Reputation: 19204
Suppose you have a set of sub-tasks created like so:
var childTasks = new List<Task<ResultType>>();
for (var i = 0; i < Count; i++)
{
var childTask = new Task<ResultType>(() => { logic here });
childTasks.Add(childTask);
childTask.Start();
}
If some logical operation "A" was itself started as a Task and is running in a ThreadPool thread which we've named "A", and it calls Task.WaitAll(childTasks.Select(x => (Task)x).ToArray()); //cast Task<T> to Task and make array as required by Task.WaitAll
, is there ANY chance that ThreadPool thread "A" is returned to the pool during the WaitAll operation and used to serve one of the child tasks? In other words, is there any chance that a childTask will end up running on the same thread pool thread that the calling task was using?

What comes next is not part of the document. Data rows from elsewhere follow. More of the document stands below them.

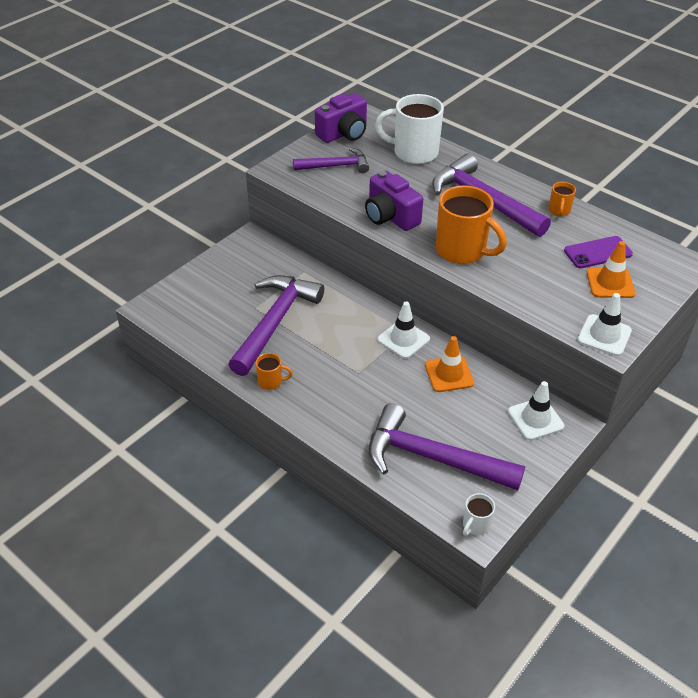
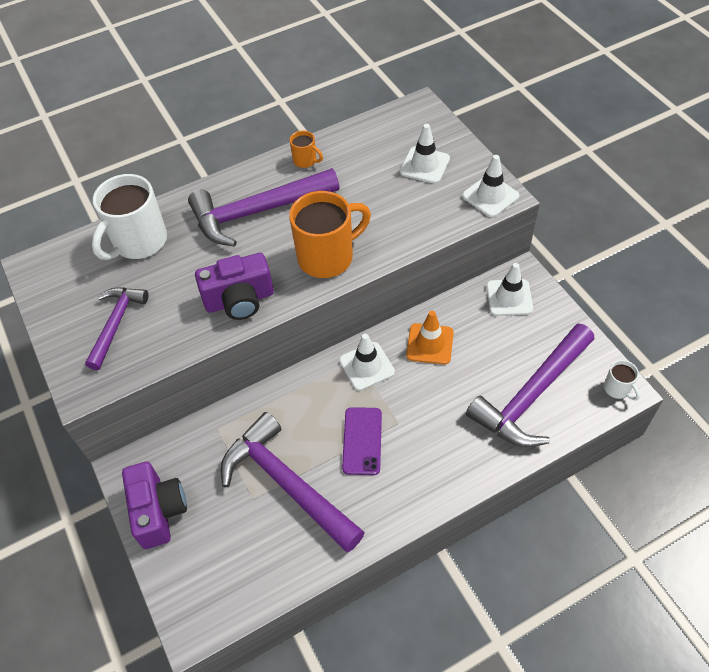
camera: 65 degrees left, 10 degrees up
orange mug [255,353,293,390] -> none
purple camera [315,93,367,143] -> purple camera moved to [122,461,187,549]
purple phone [564,236,633,268] -> purple phone moved to [342,407,382,475]
orange traffic cone [586,241,635,298] -> white traffic cone [400,124,450,184]

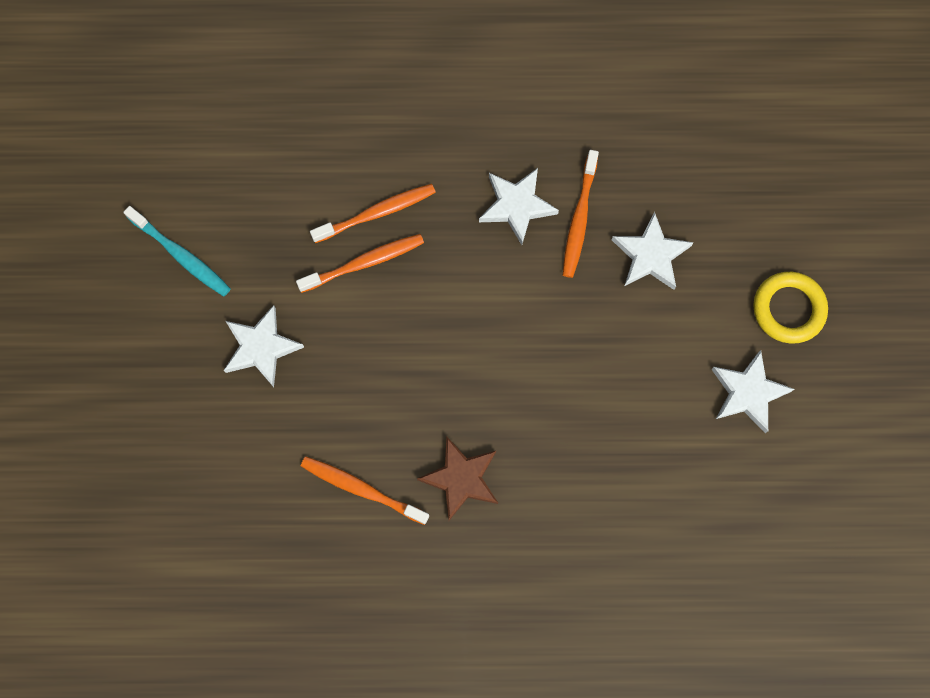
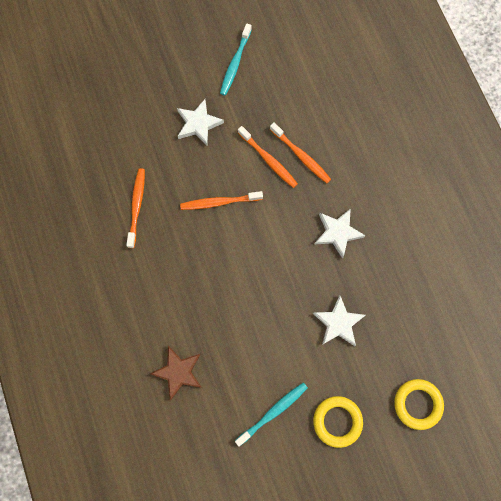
camera: 70 degrees right, 0 degrees up
brown star [417,437,498,521] -> brown star moved to [150,346,202,400]
orange toothbrush [563,150,599,278] -> orange toothbrush moved to [180,191,263,210]
white star [711,350,794,433] -> turquoise toothbrush [235,383,308,446]
none -> yellow ring [394,379,444,430]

Or, does WaitAll block the current thread and prevent it from returning to the pool?
Upvotes: 0
Views: 45
Reputation: 171178
A will not be returned. Your code is still on the stack. This is fundamentally so.
But task inlining can occur. Anytime you wait for a Task the TPL can directly execute that task on the current thread. This is an efficiency optimization. It is also, in my not so humble opinion, an egregious design bug. It means that waiting on any task can, in practice, execute arbitrary code at that point. This is very unpredictable.